Beberapa hari setelah kejadian itu, kami semua nongkrong di kantin sekolah. Nino beli mie instan lagi, tapi kali ini tanpa telur. Rafi nyeletuk, “Tenang, telur trauma udah sembuh belum?” Semua ngakak lagi. Aku cuma geleng-geleng kepala sambil berkata, “Lucunya, dari semua malam nginep yang pernah kita lakuin, yang paling gak bakal gue lupain justru malam itu. Malam di mana kita berjuang melawan telur busuk.” Dio menambahkan, “Dan malam itu kita resmi jadi legenda—‘Lima Sahabat dan Telur Neraka’.” Kami semua tertawa keras sampai penjaga kantin nengok. Mungkin orang lain bakal pikir kami bego. Tapi buat kami, malam itu justru bukti bahwa persahabatan sejati nggak cuma soal main bareng dan ketawa bareng, tapi juga sakit perut bareng. Sekarang tiap kali nginep di rumah Dio, kami punya ritual sakral: ngecek tanggal kadaluarsa telur. Kalau baunya dikit aja aneh, kami langsung buang sambil hormat. Dan kalau ada yang nyeletuk, “Tambahin telur we, pasti mantap lagi!” kami serempak jawab, “MANTAP KEPERUT, BROOO!”

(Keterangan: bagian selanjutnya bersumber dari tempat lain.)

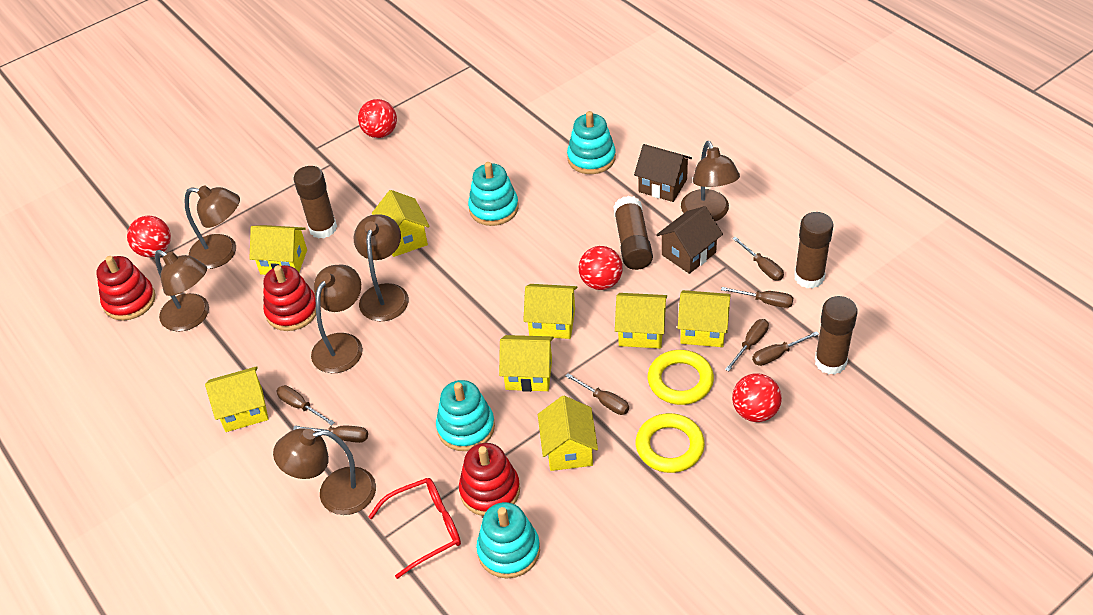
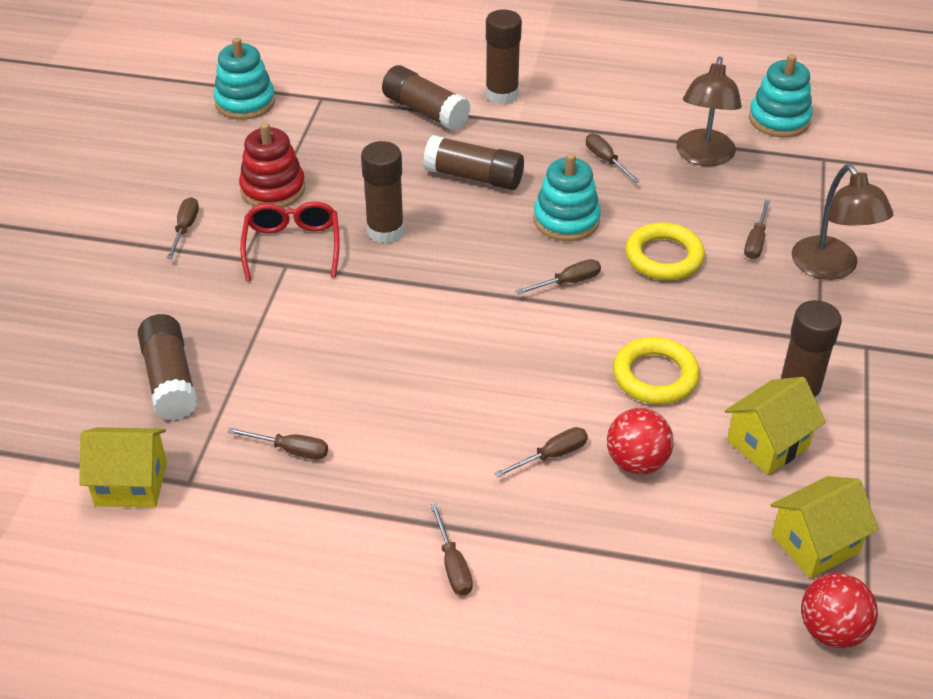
brown glue stick: [294,166,337,239] [613,196,653,270] [794,212,834,289] [815,296,858,375] = 4 -> [138,314,197,421] [361,141,404,243] [382,65,471,131] [423,135,524,190] [486,9,522,104] [781,300,842,403] = 6
brown house: [634,144,692,202] [656,206,723,274] = 2 -> none = 0
brown lamp: [155,250,209,331] [184,185,240,269] [273,428,376,515] [311,264,363,373] [354,214,409,321] [681,141,740,221] = 6 -> [676,56,742,166] [792,164,893,280] = 2
red ball: [127,216,171,257] [358,99,397,138] [579,246,623,290] [732,373,782,422] = 4 -> [607,408,673,474] [801,573,878,648] = 2
red stacking toy: [96,256,156,321] [263,265,316,331] [459,443,520,516] = 3 -> [239,122,305,208] = 1
turquoise stacking toy: [436,380,495,451] [468,162,519,226] [476,502,540,579] [567,111,616,174] = 4 -> [214,37,275,120] [533,153,601,241] [749,54,813,138] = 3
yellow house: [205,366,268,432] [249,225,307,275] [372,190,430,257] [499,335,554,392] [523,284,577,339] [538,396,598,471] [615,293,667,348] [678,290,731,347] = 8 -> [79,427,167,508] [725,377,826,475] [770,476,879,578] = 3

Tawa kami meledak lagi, tapi di balik semua itu aku sadar, malam telur busuk itu malah bikin kami makin dekat. Kami jadi punya cerita yang gak bakal bisa dikalahin sama siapa pun. Setiap kali ada teman lain cerita soal nginep seru, kami cuma senyum dan bilang, “Coba dulu rasain mie telur versi kami.” Kadang kalau lagi lewat toko kelontong, Rafi pura-pura takut lihat rak telur, sedangkan Nino langsung tutup hidung pakai jaket. Dio bahkan pernah masang tulisan di dapurnya: “Dilarang memasak telur tanpa izin pemilik rumah.” Sekarang, setiap kali kami ketemu, pasti ada aja yang bilang, “Eh, inget malam telur busuk nggak?” dan seketika semuanya ngakak. Malam itu mungkin nyebelin, tapi justru jadi cerita paling berharga yang bakal kami ceritain sampai tua nanti — kisah legendaris lima sahabat, satu telur busuk, dan tawa yang nggak pernah basi.


Kadang kalau kami udah pada dewasa nanti, aku yakin malam itu bakal tetap jadi bahan cerita andalan tiap kali kumpul. Bayangin aja, lima cowok tanggung keracunan telur tengah malam, dilarikan ke rumah sakit, dan malah ketawa bareng waktu diinfus. Itu bukan cuma kejadian konyol, tapi juga bukti kalau kebersamaan kami gak cuma kuat di tawa, tapi juga di derita. Bahkan sekarang, kalau ada yang sakit perut di antara kami, pasti langsung disindir, “Jangan-jangan makan telur Dio lagi tuh?” Semua langsung ngakak. Entah gimana, setiap kali aku ingat malam itu, rasa sakit perutnya udah hilang, tapi tawa dan hangatnya tetap nempel. Mungkin begitulah arti sahabat — kadang bisa bikin masalah, tapi juga bikin kenangan yang gak akan pernah basi… kayak telur busuk, tapi versi lucunya.